Guideline B-20 has been somewhat of a boon to the alternative lending space, but as the market trudges along, lenders are busier than ever with broker outreach.
“The most important thing we try to tell brokers is that we want to be their partner and stand next to them,” said Lisa Abbatangelo, vice president of mortgage operations at Community Trust. “Of course we can help them with their deals, but rather than work on a transactional basis like a factory, we want to help them with their business and for them to help us understand their strategy, vision and goals.”
Given the option, most brokers understandably prefer the prime space, but as B-20 has rendered it prohibitive for a great many borrowers, they’re in search of solutions.
“Brokers have always worked with us in the alternative space, and they’re still there, but, definitely, some brokers who previously spent most of their time in the prime space are giving us some calls to find out what we do and how we can help them,” said Abbatangelo. “I think that, for the brokers who aren’t used to working with lenders in the alternative space, it takes time to build those relationships and to get to know each other.”
Rajan Kaushal, president of Tribecca Finance, expects the alternative space to keep growing—and with it, Tribecca. He added that—as any broker would know—the stronger the relationship, the stronger the accommodation.
“The majority of our business comes from the mortgage broker industry, and some relationships have been built over 15, 20 years,” he said. “When the relationship builds, we can do more in terms of providing the broker more exceptions and more accommodations. Once those relationships build, many good things come from it. The broker definitely benefits.”
The market has been slower this spring than many anticipated. While, because of B-20, a slow first quarter was expected, most observers thought spring would be frenzied as usual. Kaushal says that has made the alternative space even more essential.

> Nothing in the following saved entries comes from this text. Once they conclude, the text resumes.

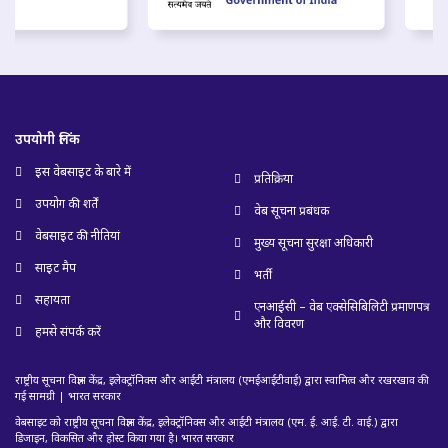
उपयोगी लिंक
इस वेबसाइट के बारे में
प्रतिक्रिया
उपयोग की शर्तें
वेब सूचना प्रबंधक
वेबसाइट की नीतियां
मुख्य सूचना सुरक्षा अधिकारी
साइट मैप
भर्ती
सहायता
एनआईसी – वेब एक्सेसिबिलिटी प्रमाणपत्र
और विवरण
हमसे संपर्क करें
राष्ट्रीय सूचना विज्ञान केंद्र, इलेक्ट्रॉनिक्स और आईटी मंत्रालय (एमईआईटीवाई) द्वारा स्वामित्व और रखरखाव की
गई सामग्री | भारत सरकार
वेबसाइट को राष्ट्रीय सूचना विज्ञान केंद्र, इलेक्ट्रॉनिक्स और आईटी मंत्रालय (एम. ई. आई. टी. वाई.) द्वारा
डिजाइन, विकसित और होस्ट किया गया है। भारत सरकार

“It brings a lot of value,” he said. “With sales being down and less there being less activity, brokers need to look at all aspects in terms of being able to do more business and do more mortgages with the alternative side. There are many products outside of conventional mortgages. Having access to relationships with alternative lenders allow them to do more for their clients and to service them better, and, ultimately, to do more business in an environment in which there’s less activity.”